## [Work task]
If a line of the records holds the word "Bearer", copy it out.

(Plain-text document sources)
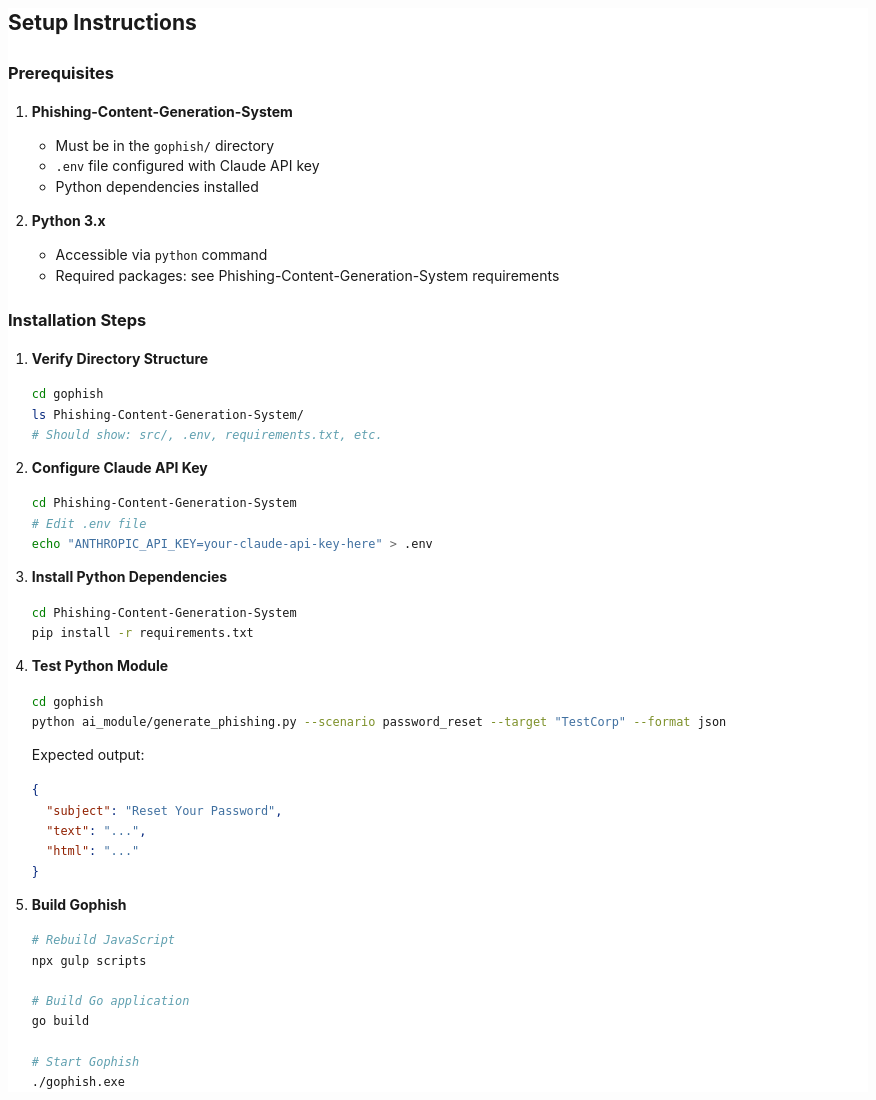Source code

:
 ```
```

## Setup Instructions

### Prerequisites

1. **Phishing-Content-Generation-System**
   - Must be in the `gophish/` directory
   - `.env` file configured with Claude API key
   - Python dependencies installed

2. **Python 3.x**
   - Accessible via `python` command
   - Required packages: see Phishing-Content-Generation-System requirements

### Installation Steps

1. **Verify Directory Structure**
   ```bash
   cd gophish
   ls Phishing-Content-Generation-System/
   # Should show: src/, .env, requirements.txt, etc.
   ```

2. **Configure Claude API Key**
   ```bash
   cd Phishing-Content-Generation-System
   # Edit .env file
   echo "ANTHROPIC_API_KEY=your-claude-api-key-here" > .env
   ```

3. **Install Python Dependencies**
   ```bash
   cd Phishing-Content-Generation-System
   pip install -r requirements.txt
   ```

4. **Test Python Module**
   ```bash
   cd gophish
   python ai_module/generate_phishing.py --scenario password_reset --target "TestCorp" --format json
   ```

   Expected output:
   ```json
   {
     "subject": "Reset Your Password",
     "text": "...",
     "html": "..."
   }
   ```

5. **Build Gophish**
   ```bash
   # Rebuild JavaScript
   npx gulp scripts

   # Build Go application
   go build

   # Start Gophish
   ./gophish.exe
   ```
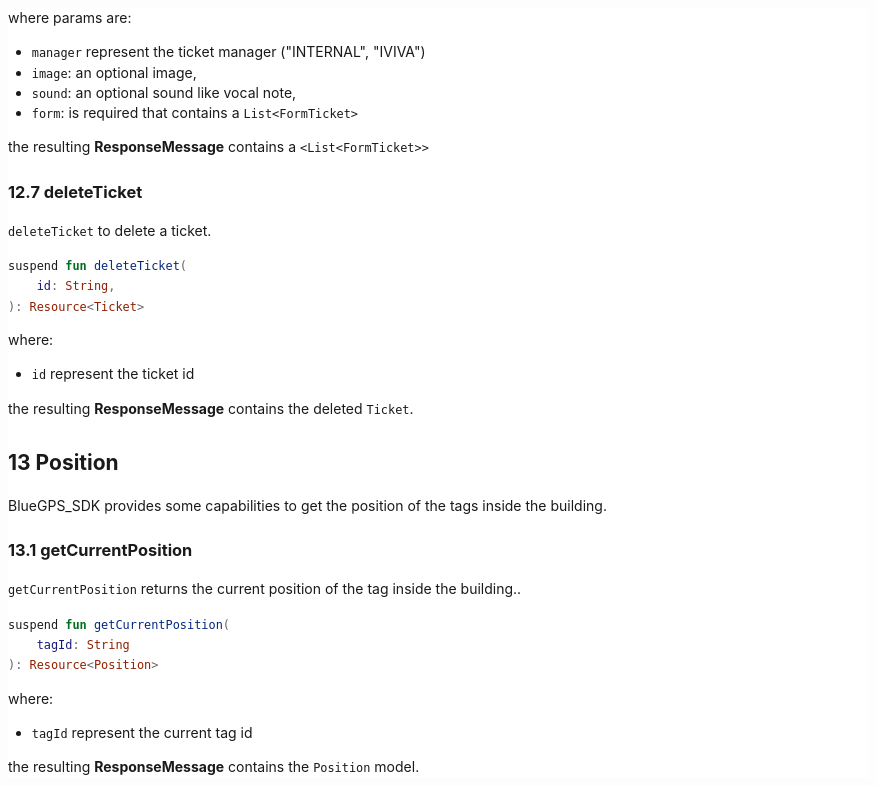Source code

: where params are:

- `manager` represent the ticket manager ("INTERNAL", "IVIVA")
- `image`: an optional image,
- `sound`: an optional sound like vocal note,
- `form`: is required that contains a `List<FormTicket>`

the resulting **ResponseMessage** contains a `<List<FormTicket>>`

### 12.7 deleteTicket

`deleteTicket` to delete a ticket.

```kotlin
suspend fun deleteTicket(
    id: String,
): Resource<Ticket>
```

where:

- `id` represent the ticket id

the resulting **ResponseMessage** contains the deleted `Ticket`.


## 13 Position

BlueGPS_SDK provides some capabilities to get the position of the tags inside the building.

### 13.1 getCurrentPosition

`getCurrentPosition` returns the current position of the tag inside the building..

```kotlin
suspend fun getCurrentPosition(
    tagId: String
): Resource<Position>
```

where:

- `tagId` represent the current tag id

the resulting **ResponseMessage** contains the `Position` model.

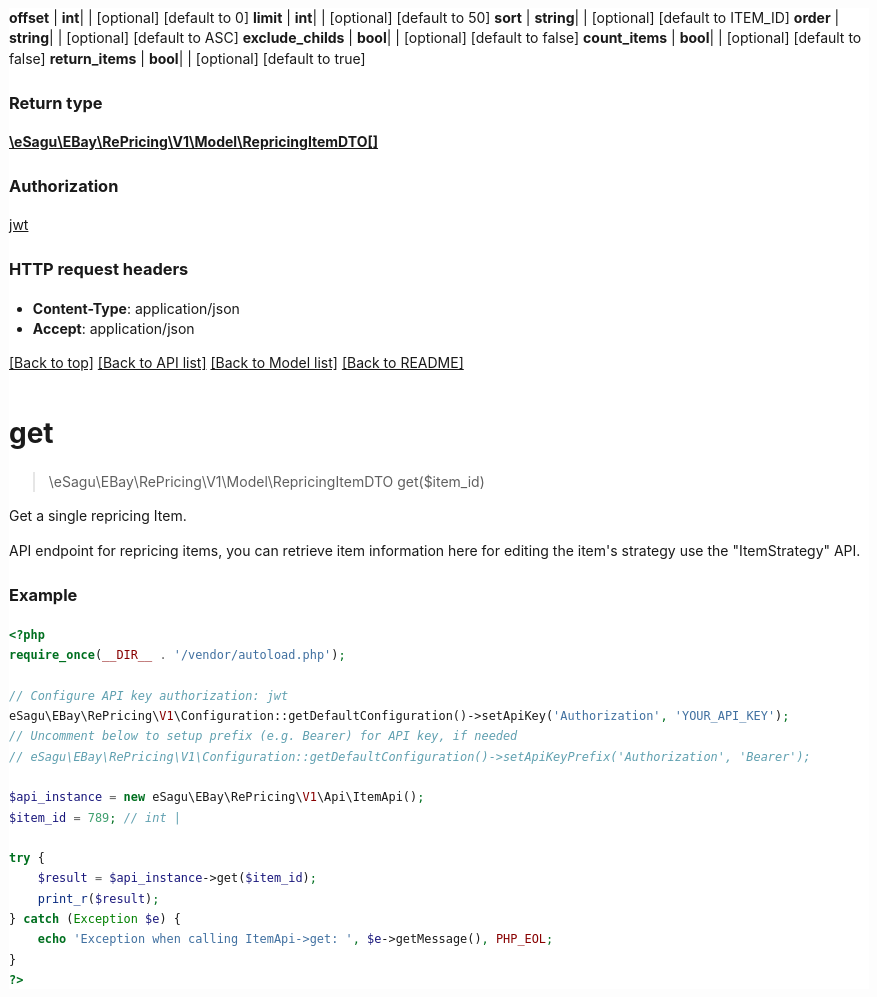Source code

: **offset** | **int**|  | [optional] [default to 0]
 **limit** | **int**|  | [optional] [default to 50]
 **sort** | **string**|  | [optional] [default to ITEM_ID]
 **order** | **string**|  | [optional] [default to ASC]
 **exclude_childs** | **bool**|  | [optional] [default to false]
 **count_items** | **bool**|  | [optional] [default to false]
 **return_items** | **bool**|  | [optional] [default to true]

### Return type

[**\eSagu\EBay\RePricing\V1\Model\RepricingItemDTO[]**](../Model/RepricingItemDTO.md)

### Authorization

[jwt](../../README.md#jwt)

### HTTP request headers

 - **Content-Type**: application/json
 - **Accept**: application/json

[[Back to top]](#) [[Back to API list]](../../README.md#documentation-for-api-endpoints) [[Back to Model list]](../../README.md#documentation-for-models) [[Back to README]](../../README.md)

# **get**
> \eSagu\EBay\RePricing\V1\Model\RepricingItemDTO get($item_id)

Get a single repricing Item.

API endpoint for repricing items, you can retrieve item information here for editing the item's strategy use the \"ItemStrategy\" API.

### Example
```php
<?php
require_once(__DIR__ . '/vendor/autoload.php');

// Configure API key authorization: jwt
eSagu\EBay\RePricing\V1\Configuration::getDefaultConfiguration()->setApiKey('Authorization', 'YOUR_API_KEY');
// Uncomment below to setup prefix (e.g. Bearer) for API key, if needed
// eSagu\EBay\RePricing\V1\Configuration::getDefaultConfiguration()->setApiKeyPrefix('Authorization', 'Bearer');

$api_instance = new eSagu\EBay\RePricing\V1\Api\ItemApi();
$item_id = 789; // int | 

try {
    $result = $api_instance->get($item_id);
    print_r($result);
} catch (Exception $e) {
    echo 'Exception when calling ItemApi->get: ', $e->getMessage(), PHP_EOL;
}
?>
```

--

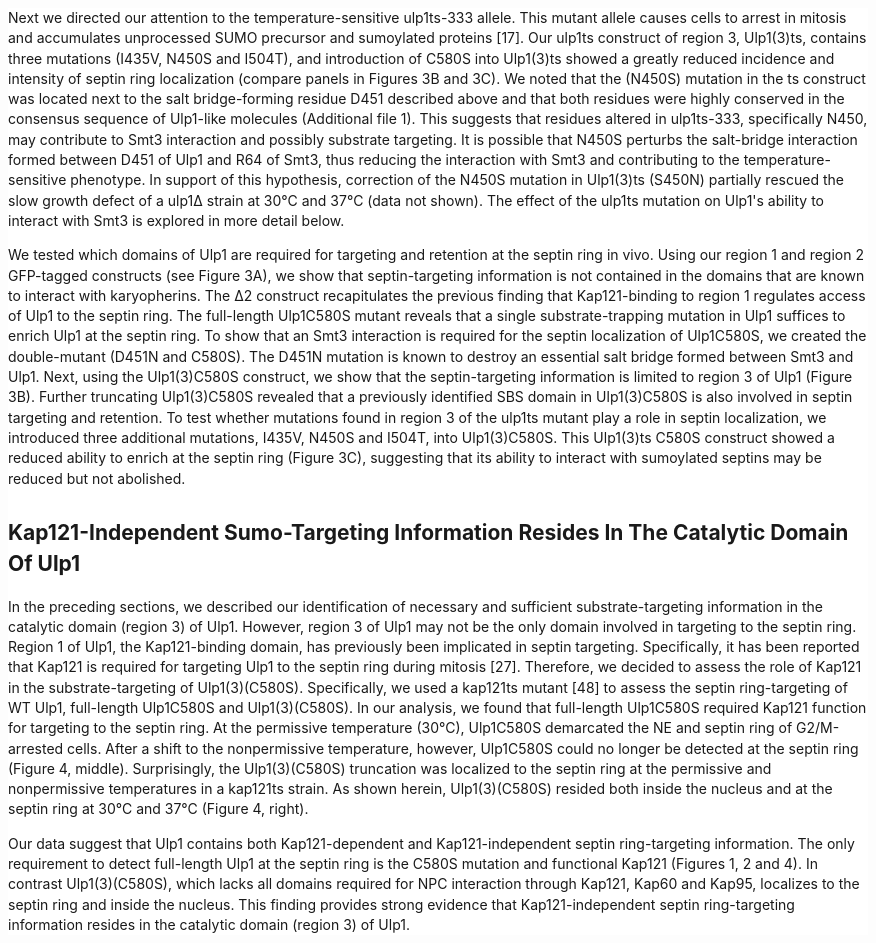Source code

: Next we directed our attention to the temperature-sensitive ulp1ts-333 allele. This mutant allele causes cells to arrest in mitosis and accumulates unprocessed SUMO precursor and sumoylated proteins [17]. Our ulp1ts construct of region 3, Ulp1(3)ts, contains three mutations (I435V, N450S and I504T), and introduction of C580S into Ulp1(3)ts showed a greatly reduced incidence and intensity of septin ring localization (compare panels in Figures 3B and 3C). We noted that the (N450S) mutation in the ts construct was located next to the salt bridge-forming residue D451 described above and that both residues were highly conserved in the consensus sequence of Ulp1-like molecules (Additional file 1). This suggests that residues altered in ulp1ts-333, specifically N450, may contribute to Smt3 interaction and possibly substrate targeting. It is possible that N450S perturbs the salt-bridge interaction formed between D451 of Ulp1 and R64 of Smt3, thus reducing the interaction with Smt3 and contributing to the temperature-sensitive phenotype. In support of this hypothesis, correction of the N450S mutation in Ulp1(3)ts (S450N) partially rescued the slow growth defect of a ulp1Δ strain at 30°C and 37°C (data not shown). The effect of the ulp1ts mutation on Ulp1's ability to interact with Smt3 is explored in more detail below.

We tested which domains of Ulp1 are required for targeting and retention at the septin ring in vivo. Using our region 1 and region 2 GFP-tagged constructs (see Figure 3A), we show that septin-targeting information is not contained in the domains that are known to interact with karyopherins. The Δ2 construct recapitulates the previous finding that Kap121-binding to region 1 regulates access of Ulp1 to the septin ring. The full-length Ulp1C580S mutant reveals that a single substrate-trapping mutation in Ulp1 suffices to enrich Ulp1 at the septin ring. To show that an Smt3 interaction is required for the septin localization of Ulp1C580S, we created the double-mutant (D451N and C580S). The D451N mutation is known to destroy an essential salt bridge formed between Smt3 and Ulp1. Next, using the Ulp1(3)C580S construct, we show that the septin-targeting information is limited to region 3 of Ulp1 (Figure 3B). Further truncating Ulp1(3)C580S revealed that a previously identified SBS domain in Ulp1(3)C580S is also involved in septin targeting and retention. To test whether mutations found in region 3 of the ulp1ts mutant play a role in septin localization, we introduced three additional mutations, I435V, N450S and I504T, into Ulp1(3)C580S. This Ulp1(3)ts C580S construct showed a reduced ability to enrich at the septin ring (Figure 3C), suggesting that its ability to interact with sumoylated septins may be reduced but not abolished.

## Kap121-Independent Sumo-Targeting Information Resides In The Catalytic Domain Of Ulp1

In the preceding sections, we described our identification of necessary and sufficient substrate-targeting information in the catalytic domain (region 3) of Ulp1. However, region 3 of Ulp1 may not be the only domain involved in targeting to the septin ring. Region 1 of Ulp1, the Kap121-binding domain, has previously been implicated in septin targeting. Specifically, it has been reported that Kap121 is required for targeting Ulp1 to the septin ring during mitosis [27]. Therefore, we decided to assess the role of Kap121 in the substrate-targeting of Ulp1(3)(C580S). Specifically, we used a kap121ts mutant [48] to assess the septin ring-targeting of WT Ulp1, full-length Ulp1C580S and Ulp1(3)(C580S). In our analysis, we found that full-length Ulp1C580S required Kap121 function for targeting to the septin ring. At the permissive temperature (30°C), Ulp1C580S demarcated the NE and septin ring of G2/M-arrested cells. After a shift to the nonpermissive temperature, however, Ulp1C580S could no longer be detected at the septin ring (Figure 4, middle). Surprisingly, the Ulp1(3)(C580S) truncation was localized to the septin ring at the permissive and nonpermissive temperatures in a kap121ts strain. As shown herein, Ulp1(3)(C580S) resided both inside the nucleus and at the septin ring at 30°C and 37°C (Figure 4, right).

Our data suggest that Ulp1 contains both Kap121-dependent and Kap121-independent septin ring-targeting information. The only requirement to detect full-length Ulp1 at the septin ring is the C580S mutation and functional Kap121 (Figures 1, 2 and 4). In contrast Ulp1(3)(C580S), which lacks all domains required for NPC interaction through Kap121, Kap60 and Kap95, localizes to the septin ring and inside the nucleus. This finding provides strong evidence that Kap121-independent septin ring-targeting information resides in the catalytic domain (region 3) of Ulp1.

...

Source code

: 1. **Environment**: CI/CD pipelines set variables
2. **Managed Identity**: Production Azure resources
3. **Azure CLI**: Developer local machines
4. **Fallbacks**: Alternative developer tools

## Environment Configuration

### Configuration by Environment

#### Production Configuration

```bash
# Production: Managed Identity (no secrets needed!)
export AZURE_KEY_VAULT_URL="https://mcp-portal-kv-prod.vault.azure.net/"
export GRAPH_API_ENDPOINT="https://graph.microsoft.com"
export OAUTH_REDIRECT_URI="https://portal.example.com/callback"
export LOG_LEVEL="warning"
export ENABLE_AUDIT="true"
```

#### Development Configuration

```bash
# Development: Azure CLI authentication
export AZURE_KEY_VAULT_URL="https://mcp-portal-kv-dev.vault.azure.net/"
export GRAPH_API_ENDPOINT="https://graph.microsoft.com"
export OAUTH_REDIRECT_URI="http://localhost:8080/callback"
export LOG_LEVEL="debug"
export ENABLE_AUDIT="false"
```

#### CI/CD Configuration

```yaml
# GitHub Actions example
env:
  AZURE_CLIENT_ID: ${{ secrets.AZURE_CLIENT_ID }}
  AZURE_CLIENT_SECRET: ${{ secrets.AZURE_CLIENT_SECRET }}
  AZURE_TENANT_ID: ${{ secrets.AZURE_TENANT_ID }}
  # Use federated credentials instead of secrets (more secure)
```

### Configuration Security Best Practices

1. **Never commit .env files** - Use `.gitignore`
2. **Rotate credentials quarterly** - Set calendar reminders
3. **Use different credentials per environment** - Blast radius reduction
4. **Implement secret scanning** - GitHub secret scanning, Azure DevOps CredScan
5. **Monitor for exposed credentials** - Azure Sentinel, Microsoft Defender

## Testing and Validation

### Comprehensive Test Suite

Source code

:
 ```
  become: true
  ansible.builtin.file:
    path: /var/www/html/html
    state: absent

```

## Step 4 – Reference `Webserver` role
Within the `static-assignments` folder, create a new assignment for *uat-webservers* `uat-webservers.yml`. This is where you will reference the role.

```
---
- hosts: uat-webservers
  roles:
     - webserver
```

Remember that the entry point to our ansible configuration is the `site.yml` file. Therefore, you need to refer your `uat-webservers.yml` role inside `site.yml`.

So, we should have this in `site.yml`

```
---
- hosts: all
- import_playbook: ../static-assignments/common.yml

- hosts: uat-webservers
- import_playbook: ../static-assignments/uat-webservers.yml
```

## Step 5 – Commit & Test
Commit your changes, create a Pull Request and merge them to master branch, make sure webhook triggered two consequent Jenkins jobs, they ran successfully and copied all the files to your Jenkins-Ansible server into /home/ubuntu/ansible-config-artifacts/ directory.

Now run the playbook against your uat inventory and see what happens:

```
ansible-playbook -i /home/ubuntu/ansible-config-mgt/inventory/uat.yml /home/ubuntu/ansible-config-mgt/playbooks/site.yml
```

## [Written solution]
// Uncomment below to setup prefix (e.g. Bearer) for API key, if needed
// eSagu\EBay\RePricing\V1\Configuration::getDefaultConfiguration()->setApiKeyPrefix('Authorization', 'Bearer');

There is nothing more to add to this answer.